The Nandor are referred to as 'Pereldar' in earlier writings. JRRT abandoned this and used Pereldar as Cian has said.


----------



## gate7ole (Oct 6, 2002)

Something that I recently read, seems to clarify the problem with Gildor’s origins.
In the HOME series, it is shown how the Silmarillion evolved throughout the course of the history. Up to 1938 (that is the year Tolkien started writing Lotr), the three houses of the Noldor were Feanor, Finfolfin and Firnod. Finafrin was still absent. Finrod’s son was not called Finrod of course, but just Felagund. So Finrod was the 3rd son of Finwe who did not return to ME.
At this time Tolkien started writing the first chapters of FOTR. We read in HOME VI:
“At this time Finrod was the name of the third son of Finwe. This was later changed to Finafrin, but my father did not change ‘of the house of Finrod’ to ‘of the house of Finarfin’ in the second edition of LOTR.
This clarifies a lot. Gildor was ‘of the house of Finrod’ but he was actually born in Valinor. The name of his house originated from the earlier conception of the Silamrillion, where Finrod was Finwe’s son and it was not changed afterwards. So, I think it is almost definite to say that Gildor was a High-Elf that had once lived in Valinor and came from Finarfin’s (emended from Finrod’s) house.
These all maybe not be that important to most, but in case someone wondered…


----------



## Ceorl (Oct 6, 2002)

I am afraid I have to disagree there. The Lord of the Rings was also being reviewed and rewritten throughout its creation, such a glaring error would doubtless have been fixed, later on. To me it is obvious that JRRT rather choose to leave it in as an indication that Gildor was of the house of Finrod Felagund. Much like Tolkien chose to leave the statement in the Green Dragon about the walking tree;IMO to give readers some kind of taste of Ents so as to provide points of reference later on.
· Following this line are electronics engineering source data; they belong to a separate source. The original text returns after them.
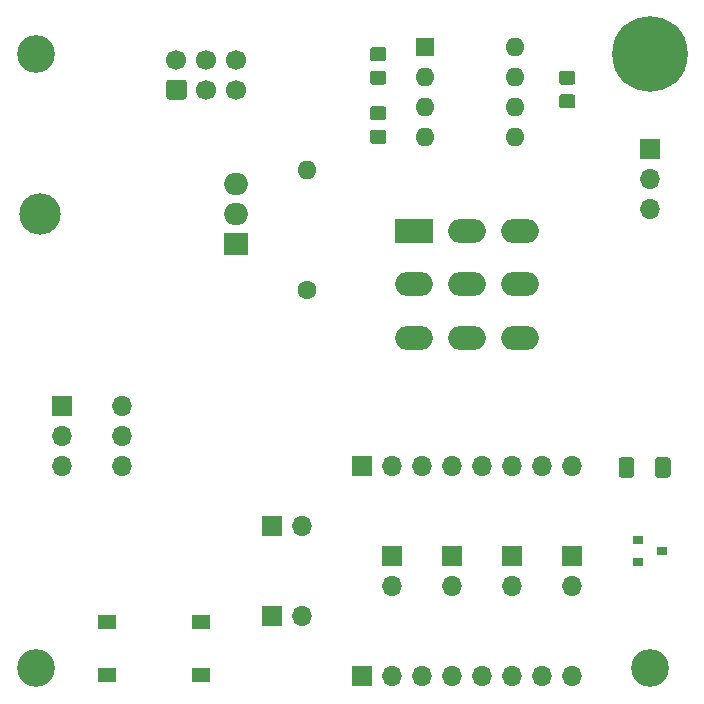
<source format=gbr>
%TF.GenerationSoftware,KiCad,Pcbnew,(5.1.8-0-10_14)*%
%TF.CreationDate,2020-12-10T20:15:51+01:00*%
%TF.ProjectId,tiny-12V-programmer,74696e79-2d31-4325-962d-70726f677261,rev?*%
%TF.SameCoordinates,Original*%
%TF.FileFunction,Soldermask,Top*%
%TF.FilePolarity,Negative*%
%FSLAX46Y46*%
G04 Gerber Fmt 4.6, Leading zero omitted, Abs format (unit mm)*
G04 Created by KiCad (PCBNEW (5.1.8-0-10_14)) date 2020-12-10 20:15:51*
%MOMM*%
%LPD*%
G01*
G04 APERTURE LIST*
%ADD10O,1.700000X1.700000*%
%ADD11R,1.700000X1.700000*%
%ADD12C,3.200000*%
%ADD13C,6.400000*%
%ADD14O,1.600000X1.600000*%
%ADD15R,1.600000X1.600000*%
%ADD16O,3.200000X2.000000*%
%ADD17R,3.200000X2.000000*%
%ADD18R,1.550000X1.300000*%
%ADD19C,1.600000*%
%ADD20O,2.000000X1.905000*%
%ADD21R,2.000000X1.905000*%
%ADD22O,3.500000X3.500000*%
%ADD23C,1.700000*%
%ADD24R,0.900000X0.800000*%
G04 APERTURE END LIST*
D10*
%TO.C,J8*%
X126000000Y-67080000D03*
X126000000Y-64540000D03*
D11*
X126000000Y-62000000D03*
%TD*%
D12*
%TO.C,REF\u002A\u002A*%
X126000000Y-106000000D03*
%TD*%
%TO.C,REF\u002A\u002A*%
X74000000Y-106000000D03*
%TD*%
%TO.C,REF\u002A\u002A*%
X74000000Y-54000000D03*
%TD*%
D13*
%TO.C,H1*%
X126000000Y-54000000D03*
%TD*%
D10*
%TO.C,U2*%
X81280000Y-83820000D03*
X81280000Y-88900000D03*
X81280000Y-86360000D03*
X76200000Y-88900000D03*
D11*
X76200000Y-83820000D03*
D10*
X76200000Y-86360000D03*
%TD*%
D14*
%TO.C,U1*%
X114620000Y-53380000D03*
X107000000Y-61000000D03*
X114620000Y-55920000D03*
X107000000Y-58460000D03*
X114620000Y-58460000D03*
X107000000Y-55920000D03*
X114620000Y-61000000D03*
D15*
X107000000Y-53380000D03*
%TD*%
D16*
%TO.C,SW2*%
X110500000Y-69000000D03*
D17*
X106000000Y-69000000D03*
D16*
X115000000Y-69000000D03*
X106000000Y-73500000D03*
X110500000Y-73500000D03*
X115000000Y-73500000D03*
X106000000Y-78000000D03*
X115000000Y-78000000D03*
X110500000Y-78000000D03*
%TD*%
D18*
%TO.C,SW1*%
X87975000Y-106570000D03*
X87975000Y-102070000D03*
X80025000Y-102070000D03*
X80025000Y-106570000D03*
%TD*%
%TO.C,R5*%
G36*
G01*
X126450000Y-89625000D02*
X126450000Y-88375000D01*
G75*
G02*
X126700000Y-88125000I250000J0D01*
G01*
X127500000Y-88125000D01*
G75*
G02*
X127750000Y-88375000I0J-250000D01*
G01*
X127750000Y-89625000D01*
G75*
G02*
X127500000Y-89875000I-250000J0D01*
G01*
X126700000Y-89875000D01*
G75*
G02*
X126450000Y-89625000I0J250000D01*
G01*
G37*
G36*
G01*
X123350000Y-89625000D02*
X123350000Y-88375000D01*
G75*
G02*
X123600000Y-88125000I250000J0D01*
G01*
X124400000Y-88125000D01*
G75*
G02*
X124650000Y-88375000I0J-250000D01*
G01*
X124650000Y-89625000D01*
G75*
G02*
X124400000Y-89875000I-250000J0D01*
G01*
X123600000Y-89875000D01*
G75*
G02*
X123350000Y-89625000I0J250000D01*
G01*
G37*
%TD*%
%TO.C,R4*%
G36*
G01*
X103450001Y-59600000D02*
X102549999Y-59600000D01*
G75*
G02*
X102300000Y-59350001I0J249999D01*
G01*
X102300000Y-58649999D01*
G75*
G02*
X102549999Y-58400000I249999J0D01*
G01*
X103450001Y-58400000D01*
G75*
G02*
X103700000Y-58649999I0J-249999D01*
G01*
X103700000Y-59350001D01*
G75*
G02*
X103450001Y-59600000I-249999J0D01*
G01*
G37*
G36*
G01*
X103450001Y-61600000D02*
X102549999Y-61600000D01*
G75*
G02*
X102300000Y-61350001I0J249999D01*
G01*
X102300000Y-60649999D01*
G75*
G02*
X102549999Y-60400000I249999J0D01*
G01*
X103450001Y-60400000D01*
G75*
G02*
X103700000Y-60649999I0J-249999D01*
G01*
X103700000Y-61350001D01*
G75*
G02*
X103450001Y-61600000I-249999J0D01*
G01*
G37*
%TD*%
D14*
%TO.C,R3*%
X97000000Y-63840000D03*
D19*
X97000000Y-74000000D03*
%TD*%
%TO.C,R2*%
G36*
G01*
X118549999Y-57400000D02*
X119450001Y-57400000D01*
G75*
G02*
X119700000Y-57649999I0J-249999D01*
G01*
X119700000Y-58350001D01*
G75*
G02*
X119450001Y-58600000I-249999J0D01*
G01*
X118549999Y-58600000D01*
G75*
G02*
X118300000Y-58350001I0J249999D01*
G01*
X118300000Y-57649999D01*
G75*
G02*
X118549999Y-57400000I249999J0D01*
G01*
G37*
G36*
G01*
X118549999Y-55400000D02*
X119450001Y-55400000D01*
G75*
G02*
X119700000Y-55649999I0J-249999D01*
G01*
X119700000Y-56350001D01*
G75*
G02*
X119450001Y-56600000I-249999J0D01*
G01*
X118549999Y-56600000D01*
G75*
G02*
X118300000Y-56350001I0J249999D01*
G01*
X118300000Y-55649999D01*
G75*
G02*
X118549999Y-55400000I249999J0D01*
G01*
G37*
%TD*%
%TO.C,R1*%
G36*
G01*
X102549999Y-55400000D02*
X103450001Y-55400000D01*
G75*
G02*
X103700000Y-55649999I0J-249999D01*
G01*
X103700000Y-56350001D01*
G75*
G02*
X103450001Y-56600000I-249999J0D01*
G01*
X102549999Y-56600000D01*
G75*
G02*
X102300000Y-56350001I0J249999D01*
G01*
X102300000Y-55649999D01*
G75*
G02*
X102549999Y-55400000I249999J0D01*
G01*
G37*
G36*
G01*
X102549999Y-53400000D02*
X103450001Y-53400000D01*
G75*
G02*
X103700000Y-53649999I0J-249999D01*
G01*
X103700000Y-54350001D01*
G75*
G02*
X103450001Y-54600000I-249999J0D01*
G01*
X102549999Y-54600000D01*
G75*
G02*
X102300000Y-54350001I0J249999D01*
G01*
X102300000Y-53649999D01*
G75*
G02*
X102549999Y-53400000I249999J0D01*
G01*
G37*
%TD*%
D20*
%TO.C,Q1*%
X91000000Y-65000000D03*
X91000000Y-67540000D03*
D21*
X91000000Y-70080000D03*
D22*
X74340000Y-67540000D03*
%TD*%
D10*
%TO.C,J10*%
X119380000Y-106680000D03*
X116840000Y-106680000D03*
X114300000Y-106680000D03*
X111760000Y-106680000D03*
X109220000Y-106680000D03*
X106680000Y-106680000D03*
X104140000Y-106680000D03*
D11*
X101600000Y-106680000D03*
%TD*%
D10*
%TO.C,J9*%
X119380000Y-88900000D03*
X116840000Y-88900000D03*
X114300000Y-88900000D03*
X111760000Y-88900000D03*
X109220000Y-88900000D03*
X106680000Y-88900000D03*
X104140000Y-88900000D03*
D11*
X101600000Y-88900000D03*
%TD*%
D10*
%TO.C,J7*%
X119380000Y-99060000D03*
D11*
X119380000Y-96520000D03*
%TD*%
D10*
%TO.C,J6*%
X114300000Y-99060000D03*
D11*
X114300000Y-96520000D03*
%TD*%
D10*
%TO.C,J5*%
X109220000Y-99060000D03*
D11*
X109220000Y-96520000D03*
%TD*%
D23*
%TO.C,J4*%
X91000000Y-54460000D03*
X88460000Y-54460000D03*
X85920000Y-54460000D03*
X91000000Y-57000000D03*
X88460000Y-57000000D03*
G36*
G01*
X86520000Y-57850000D02*
X85320000Y-57850000D01*
G75*
G02*
X85070000Y-57600000I0J250000D01*
G01*
X85070000Y-56400000D01*
G75*
G02*
X85320000Y-56150000I250000J0D01*
G01*
X86520000Y-56150000D01*
G75*
G02*
X86770000Y-56400000I0J-250000D01*
G01*
X86770000Y-57600000D01*
G75*
G02*
X86520000Y-57850000I-250000J0D01*
G01*
G37*
%TD*%
D10*
%TO.C,J3*%
X104140000Y-99060000D03*
D11*
X104140000Y-96520000D03*
%TD*%
D10*
%TO.C,J2*%
X96520000Y-93980000D03*
D11*
X93980000Y-93980000D03*
%TD*%
D10*
%TO.C,J1*%
X96520000Y-101600000D03*
D11*
X93980000Y-101600000D03*
%TD*%
D24*
%TO.C,D1*%
X127000000Y-96050000D03*
X125000000Y-97000000D03*
X125000000Y-95100000D03*
%TD*%
M02*

</source>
However I doubt very much that Tolkien would have left that name in, if he intended it to be Finarfin.


----------



## gate7ole (Oct 6, 2002)

But follow my thought:
Tolkien writes that Gildor is from Finrod's house, meaning the 3rd son of Finwe. The first edition of LOTR is published. Then Tolkien changes some names anf Finrod becomes Finarfin. After a while, he has to make the appropriate changes to LOTR. He tries not to confuse many people and stick to the necessary changes only. Gildor's origins either from Finrod or from Finarfin don't change the meaning that he is a High-Elf. So, he lets it be the same.
Of course I can't know how Tolkien thought but this is what I believe happened.


----------